Text to read
* Begin *
NVIDIA’s CES presence typically blends consumer graphics with a broader AI narrative. While the company’s data-centre accelerators dominate headlines through the year, CES offers a stage to show how architectural updates and process shrinks filter into client GPUs and edge devices. Expectations include refinements that improve ray-tracing efficiency and AI inference at the edge, benefiting from TSMC’s advanced nodes and packaging techniques.

The manufacturing spotlight, however, falls most sharply on Intel. Panther Lake’s appearance marks the first major public test of Intel’s 18A process, a cornerstone of its plan to regain leadership in chipmaking after years of delays. Executives have framed 18A as a breakthrough combining RibbonFET transistors and PowerVia backside power delivery, promising gains in performance and efficiency that could narrow or surpass the gap with external foundries. A credible showing at CES would bolster confidence among PC makers and software partners, while any signs of slippage would invite scrutiny from customers weighing foundry alternatives.

TSMC’s role underpins much of the narrative. The foundry’s 3nm production has matured, supporting higher yields and a growing roster of clients, while its enhanced 5nm variants continue to serve cost-sensitive designs. CES announcements are expected to illustrate how designers balance leading-edge nodes against economics, reserving 3nm for flagship parts while deploying 5nm for volume segments. This mix reflects a broader industry trend toward diversified node strategies rather than a single, monolithic shrink.

Beyond the headline launches, CES 2026 is poised to highlight shifts in how chips are designed and marketed. AI capabilities are moving from optional features to baseline expectations, driving tighter coupling between hardware and software. Chipmakers are also emphasising platform stories — combining CPUs, GPUs, NPUs and software stacks — to differentiate in a crowded field. Power efficiency remains a selling point as device makers respond to sustainability goals and thermal constraints.
* End *
Task goal
Reproduce word for word the portion of the passage on chips at CES between "TSMC’s role underpins" and "single, monolithic shrink.", inclusive.

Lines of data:
* Begin *
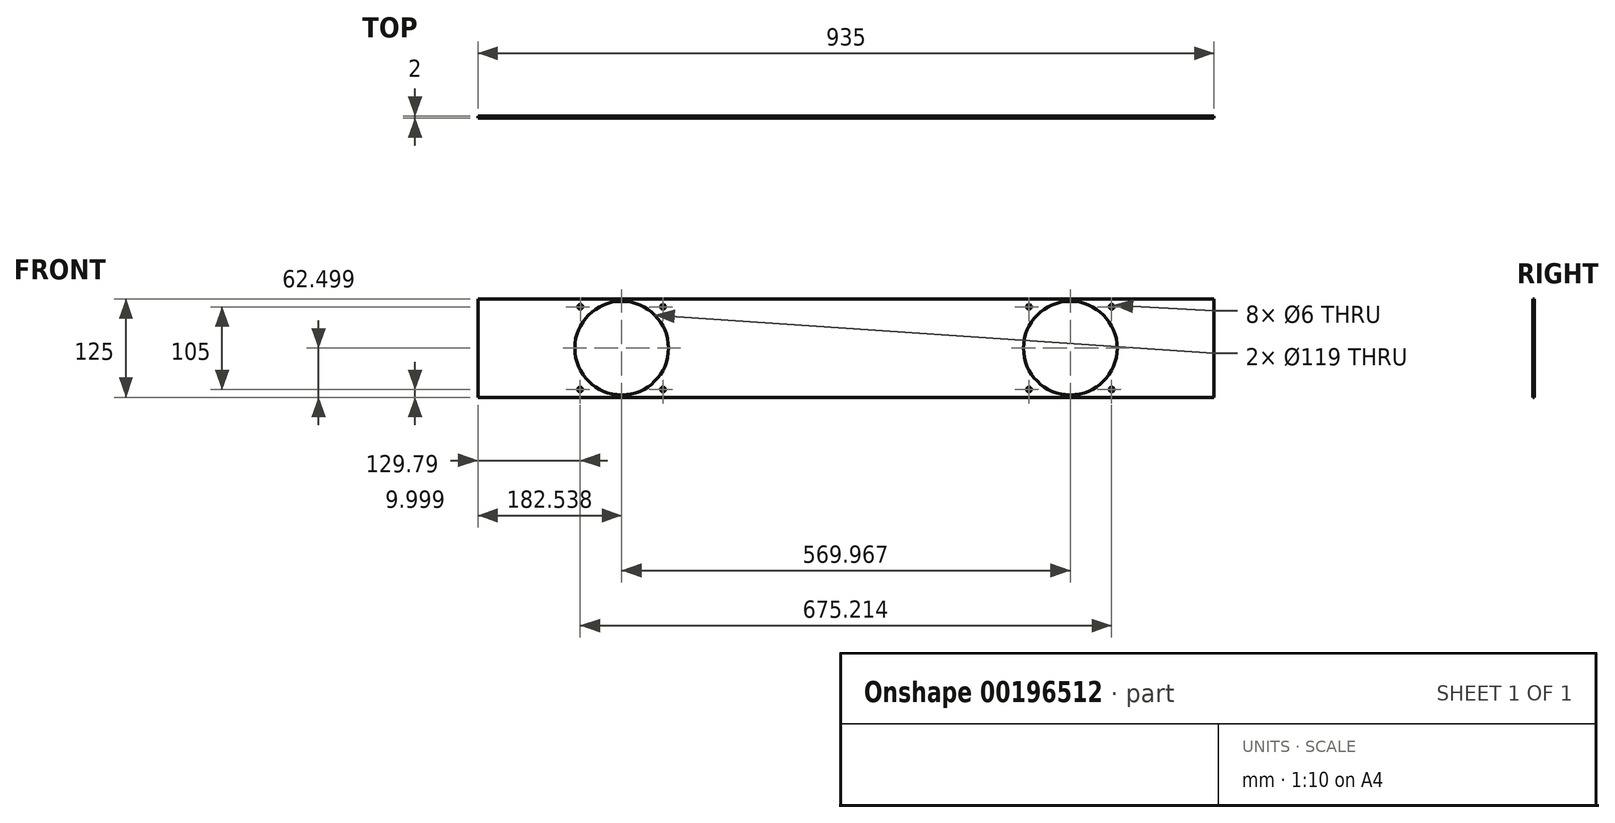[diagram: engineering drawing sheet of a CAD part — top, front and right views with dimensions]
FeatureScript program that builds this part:
annotation { "Feature Type Name" : "Feature", "Feature Type Description" : "" }
export const myFeature = defineFeature(function(context is Context, id is Id, definition is map)
    precondition{}
    {
        {
            var Q0;
            Q0=qCreatedBy(makeId("Front.planeOp"),FACE);
            var sketch = newSketch(context, id + "F0", { "sketchPlane" : qUnion([Q0])});
            skLineSegment(sketch, "E0", {"start": v(-131.28, 41.3) * mm, "end": v(803.72, 41.3) * mm});
            skLineSegment(sketch, "E1", {"start": v(803.72, 41.3) * mm, "end": v(803.72, -83.7) * mm});
            skLineSegment(sketch, "E2", {"start": v(803.72, -83.7) * mm, "end": v(-131.28, -83.7) * mm});
            skLineSegment(sketch, "E3", {"start": v(-131.28, -83.7) * mm, "end": v(-131.28, 41.3) * mm});
            skPoint(sketch, "E4", {"position": v(-1.24, 31.3) * mm});
            skPoint(sketch, "E5", {"position": v(-1.5, -73.7) * mm});
            skCircle(sketch, "E6", {"center": v(-1.5, -73.7) * mm, "radius": 3 * mm});
            skPoint(sketch, "E7", {"position": v(103.76, 31.3) * mm});
            skCircle(sketch, "E8", {"center": v(103.76, 31.3) * mm, "radius": 3 * mm});
            skCircle(sketch, "E9", {"center": v(-1.5, -182.8) * mm, "radius": 3 * mm});
            skPoint(sketch, "E10", {"position": v(-1.24, 132.2) * mm});
            skPoint(sketch, "E11", {"position": v(103.76, -73.7) * mm});
            skCircle(sketch, "E12", {"center": v(103.76, -73.7) * mm, "radius": 3 * mm});
            skCircle(sketch, "E13", {"center": v(-1.24, 31.3) * mm, "radius": 3 * mm});
            skPoint(sketch, "E14", {"position": v(568.72, 31.3) * mm});
            skPoint(sketch, "E15", {"position": v(673.72, 31.3) * mm});
            skPoint(sketch, "E16", {"position": v(568.72, -73.7) * mm});
            skPoint(sketch, "E17", {"position": v(673.72, -73.7) * mm});
            skPoint(sketch, "E18", {"position": v(51.26, -21.2) * mm});
            skCircle(sketch, "E19", {"center": v(51.26, -21.2) * mm, "radius": 59.5 * mm});
            skPoint(sketch, "E20", {"position": v(621.22, -21.2) * mm});
            skCircle(sketch, "E21", {"center": v(621.22, -21.2) * mm, "radius": 59.5 * mm});
            skCircle(sketch, "E22", {"center": v(568.72, 31.3) * mm, "radius": 3 * mm});
            skCircle(sketch, "E23", {"center": v(673.72, 31.3) * mm, "radius": 3 * mm});
            skCircle(sketch, "E24", {"center": v(673.72, -73.7) * mm, "radius": 3 * mm});
            skCircle(sketch, "E25", {"center": v(568.72, -73.7) * mm, "radius": 3 * mm});
            skSolve(sketch);
        }
        {
            var Q0;
            Q0=makeQuery(id+"F0.imprint","IMPRINT",FACE,{"disambiguationData":[TD([[makeQuery(id+"F0.imprint","IMPRINT",EDGE,{"derivedFrom":sQuery(id+"F0.wireOp",EDGE,"E0")}),-1.0]])]});
            extrude(context, id + "F1", {"entities" : qUnion([Q0]), "depth" : 2 * mm});
        }
    });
* End *
Exercise answer
TSMC’s role underpins much of the narrative. The foundry’s 3nm production has matured, supporting higher yields and a growing roster of clients, while its enhanced 5nm variants continue to serve cost-sensitive designs. CES announcements are expected to illustrate how designers balance leading-edge nodes against economics, reserving 3nm for flagship parts while deploying 5nm for volume segments. This mix reflects a broader industry trend toward diversified node strategies rather than a single, monolithic shrink.